Observe the 2 similar patterns from the 1980 high and the 2011 high. The comparison is very plausible, especially given the fact that the Dow is currently in a similar position, as explained above. If the comparison with the 1980 pattern is justified, and the current pattern continues in a similar fashion, then gold will continue in a sideways move for the next 20 years.
However, there are just too many fundamental obstacles to such a scenario, since gold appears to be ready for the next phase of the bull market which started around 2000. From a technical perspective, price is currently at a critical point, which will indicate whether the next phase is up in the expected bull market, or whether the next phase is sideways in the very unlikely dormant market. A breakout at the top blue line (point 5) would almost certainly confirm the bull market scenario and cause prices to rise significantly once the breakout occurs.
A breakdown at the bottom blue line, could mean that prices continue to follow the 1980s pattern, and move down below $1000.

The silver long term chart is very similar to the gold chart, except the highs are higher and the lows are lower. Once again, if the high at 5 is exceeded then the bull market scenario will be confirmed, and if the low at 4 is penetrated then it could mean that prices continue to follow the 1980s pattern, and move down below $10.
There are just too many key obstacles to prevent the next leg up in the precious metals bull market, probably the 3 most important being:
- Debt levels are massive and uncontrollable;
- The interest rate cycle has bottomed and is turning up;
- The threat to the International Monetary System survival;
Gold and Silver impacted by interest rates
To illustrate the impact of interest rates on the gold price we have used the same $gold price chart, as earlier, but divided the data by the 10 year US Treasury Bond yield to obtain the chart below. The timing of the same 1980 gold peak is indicated by the red vertical, but because interest rates at the time were high the gold price is reflected as virtually flat.

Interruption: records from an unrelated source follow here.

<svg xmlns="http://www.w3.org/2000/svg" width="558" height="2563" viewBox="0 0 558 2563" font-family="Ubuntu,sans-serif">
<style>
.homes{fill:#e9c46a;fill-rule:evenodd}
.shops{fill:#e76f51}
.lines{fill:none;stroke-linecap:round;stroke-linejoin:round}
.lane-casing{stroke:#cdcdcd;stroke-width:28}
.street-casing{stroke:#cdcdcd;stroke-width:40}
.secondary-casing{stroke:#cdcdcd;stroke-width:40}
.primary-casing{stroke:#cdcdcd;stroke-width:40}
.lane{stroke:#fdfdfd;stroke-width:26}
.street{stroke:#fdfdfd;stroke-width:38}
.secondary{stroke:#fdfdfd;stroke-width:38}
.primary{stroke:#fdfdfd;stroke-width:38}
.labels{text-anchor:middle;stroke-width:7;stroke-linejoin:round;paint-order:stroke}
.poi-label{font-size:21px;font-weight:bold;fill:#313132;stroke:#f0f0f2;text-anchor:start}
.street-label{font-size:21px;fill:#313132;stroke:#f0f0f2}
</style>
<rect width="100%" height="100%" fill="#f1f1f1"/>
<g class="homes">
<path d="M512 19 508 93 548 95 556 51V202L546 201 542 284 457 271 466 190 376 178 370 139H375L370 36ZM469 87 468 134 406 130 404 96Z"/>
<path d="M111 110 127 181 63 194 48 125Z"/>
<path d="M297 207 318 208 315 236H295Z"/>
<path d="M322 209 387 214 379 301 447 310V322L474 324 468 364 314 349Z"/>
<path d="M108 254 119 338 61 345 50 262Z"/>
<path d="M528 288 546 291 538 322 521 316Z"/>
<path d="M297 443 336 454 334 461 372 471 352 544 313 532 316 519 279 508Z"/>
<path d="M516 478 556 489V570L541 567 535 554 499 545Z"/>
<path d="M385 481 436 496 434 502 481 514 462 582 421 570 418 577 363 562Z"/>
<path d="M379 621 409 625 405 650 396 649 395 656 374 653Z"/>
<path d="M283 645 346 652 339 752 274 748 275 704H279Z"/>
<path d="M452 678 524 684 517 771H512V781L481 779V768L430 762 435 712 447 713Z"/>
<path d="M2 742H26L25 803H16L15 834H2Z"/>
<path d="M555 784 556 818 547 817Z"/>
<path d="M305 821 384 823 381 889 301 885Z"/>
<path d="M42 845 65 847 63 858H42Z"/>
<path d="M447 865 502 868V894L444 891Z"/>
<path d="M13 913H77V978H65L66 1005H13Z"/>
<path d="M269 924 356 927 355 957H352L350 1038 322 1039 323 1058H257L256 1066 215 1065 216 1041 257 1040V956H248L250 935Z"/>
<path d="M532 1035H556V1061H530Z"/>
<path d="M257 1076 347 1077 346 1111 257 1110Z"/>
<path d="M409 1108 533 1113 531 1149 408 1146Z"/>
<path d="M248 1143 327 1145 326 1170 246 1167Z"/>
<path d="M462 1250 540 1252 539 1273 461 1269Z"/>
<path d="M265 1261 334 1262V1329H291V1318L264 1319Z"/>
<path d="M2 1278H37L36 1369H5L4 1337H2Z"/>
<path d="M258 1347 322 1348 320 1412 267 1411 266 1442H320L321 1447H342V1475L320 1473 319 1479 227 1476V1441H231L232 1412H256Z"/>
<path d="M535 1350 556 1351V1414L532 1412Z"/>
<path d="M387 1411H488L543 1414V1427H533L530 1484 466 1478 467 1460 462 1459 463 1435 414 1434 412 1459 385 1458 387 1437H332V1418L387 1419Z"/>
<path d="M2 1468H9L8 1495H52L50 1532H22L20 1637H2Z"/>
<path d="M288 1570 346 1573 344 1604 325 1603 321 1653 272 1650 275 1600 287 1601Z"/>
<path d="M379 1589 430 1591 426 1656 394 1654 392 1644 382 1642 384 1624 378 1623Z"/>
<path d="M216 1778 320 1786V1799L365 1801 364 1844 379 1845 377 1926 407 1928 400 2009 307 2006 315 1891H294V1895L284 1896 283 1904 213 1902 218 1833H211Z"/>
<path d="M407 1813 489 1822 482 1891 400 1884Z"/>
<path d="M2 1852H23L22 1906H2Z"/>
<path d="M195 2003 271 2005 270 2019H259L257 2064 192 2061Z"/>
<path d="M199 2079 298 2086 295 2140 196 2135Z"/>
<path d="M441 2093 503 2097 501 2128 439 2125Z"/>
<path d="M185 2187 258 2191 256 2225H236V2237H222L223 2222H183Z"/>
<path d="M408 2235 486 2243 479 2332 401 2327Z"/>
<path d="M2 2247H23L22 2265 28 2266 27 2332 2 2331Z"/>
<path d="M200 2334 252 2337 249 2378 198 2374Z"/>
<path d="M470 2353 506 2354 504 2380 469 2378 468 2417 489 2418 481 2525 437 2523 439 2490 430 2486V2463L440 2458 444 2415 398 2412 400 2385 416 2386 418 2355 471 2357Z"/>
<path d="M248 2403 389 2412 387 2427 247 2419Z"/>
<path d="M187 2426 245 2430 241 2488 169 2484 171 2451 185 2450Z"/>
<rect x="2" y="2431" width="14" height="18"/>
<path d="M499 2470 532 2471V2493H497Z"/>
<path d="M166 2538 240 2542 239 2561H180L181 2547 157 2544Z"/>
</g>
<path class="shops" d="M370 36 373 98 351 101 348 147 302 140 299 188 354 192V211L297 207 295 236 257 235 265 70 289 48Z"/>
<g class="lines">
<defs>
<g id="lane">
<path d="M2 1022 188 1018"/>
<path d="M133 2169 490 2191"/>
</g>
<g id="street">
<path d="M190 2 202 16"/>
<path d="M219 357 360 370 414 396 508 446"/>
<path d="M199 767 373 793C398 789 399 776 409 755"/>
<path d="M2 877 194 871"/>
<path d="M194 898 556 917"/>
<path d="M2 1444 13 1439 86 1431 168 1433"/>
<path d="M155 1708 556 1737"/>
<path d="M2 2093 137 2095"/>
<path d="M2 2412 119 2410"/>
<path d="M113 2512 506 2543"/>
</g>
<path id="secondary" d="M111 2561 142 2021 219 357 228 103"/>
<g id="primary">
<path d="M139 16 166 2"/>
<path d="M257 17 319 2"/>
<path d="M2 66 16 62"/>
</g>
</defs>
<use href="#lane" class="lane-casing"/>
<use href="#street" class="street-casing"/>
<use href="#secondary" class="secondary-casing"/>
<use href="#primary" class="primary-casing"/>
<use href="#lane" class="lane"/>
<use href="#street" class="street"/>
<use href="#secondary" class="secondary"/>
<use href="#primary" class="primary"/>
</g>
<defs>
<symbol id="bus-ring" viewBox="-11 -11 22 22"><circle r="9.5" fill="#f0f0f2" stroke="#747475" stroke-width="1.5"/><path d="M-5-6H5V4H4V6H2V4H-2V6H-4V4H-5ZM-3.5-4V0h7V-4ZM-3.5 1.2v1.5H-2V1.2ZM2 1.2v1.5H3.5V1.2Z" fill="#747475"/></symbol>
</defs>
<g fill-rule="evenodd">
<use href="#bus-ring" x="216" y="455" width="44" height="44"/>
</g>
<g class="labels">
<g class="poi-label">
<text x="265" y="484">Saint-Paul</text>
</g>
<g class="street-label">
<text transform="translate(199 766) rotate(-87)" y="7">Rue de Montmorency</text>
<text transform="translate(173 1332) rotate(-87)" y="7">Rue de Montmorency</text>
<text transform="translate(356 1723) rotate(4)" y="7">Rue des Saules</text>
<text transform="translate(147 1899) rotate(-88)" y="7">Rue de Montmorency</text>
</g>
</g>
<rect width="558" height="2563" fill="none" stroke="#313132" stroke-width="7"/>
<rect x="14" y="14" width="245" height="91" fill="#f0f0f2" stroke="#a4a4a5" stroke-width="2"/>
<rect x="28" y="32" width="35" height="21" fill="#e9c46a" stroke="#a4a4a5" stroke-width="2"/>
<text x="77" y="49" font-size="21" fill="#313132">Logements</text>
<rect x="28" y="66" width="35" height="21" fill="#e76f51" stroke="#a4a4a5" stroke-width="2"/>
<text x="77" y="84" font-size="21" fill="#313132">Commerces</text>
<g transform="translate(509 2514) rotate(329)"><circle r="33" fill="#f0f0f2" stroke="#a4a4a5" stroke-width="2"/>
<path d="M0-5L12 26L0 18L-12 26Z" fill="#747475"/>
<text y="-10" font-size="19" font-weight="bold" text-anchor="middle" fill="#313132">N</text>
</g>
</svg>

This is a perfect illustration of how high interest rates were in 1981 and that the cycle was turning down, and also how low interest rates are at present and that the cycle is now turning up. This created positive conditions for general stocks in 1981, and adverse conditions for silver and gold.
Currently, interest rates are close to all-time lows, and appear to have bottomed, with higher interest rates coming. This will create adverse conditions for general stocks, and very positive conditions for silver and gold.
This is of course all true for silver as well.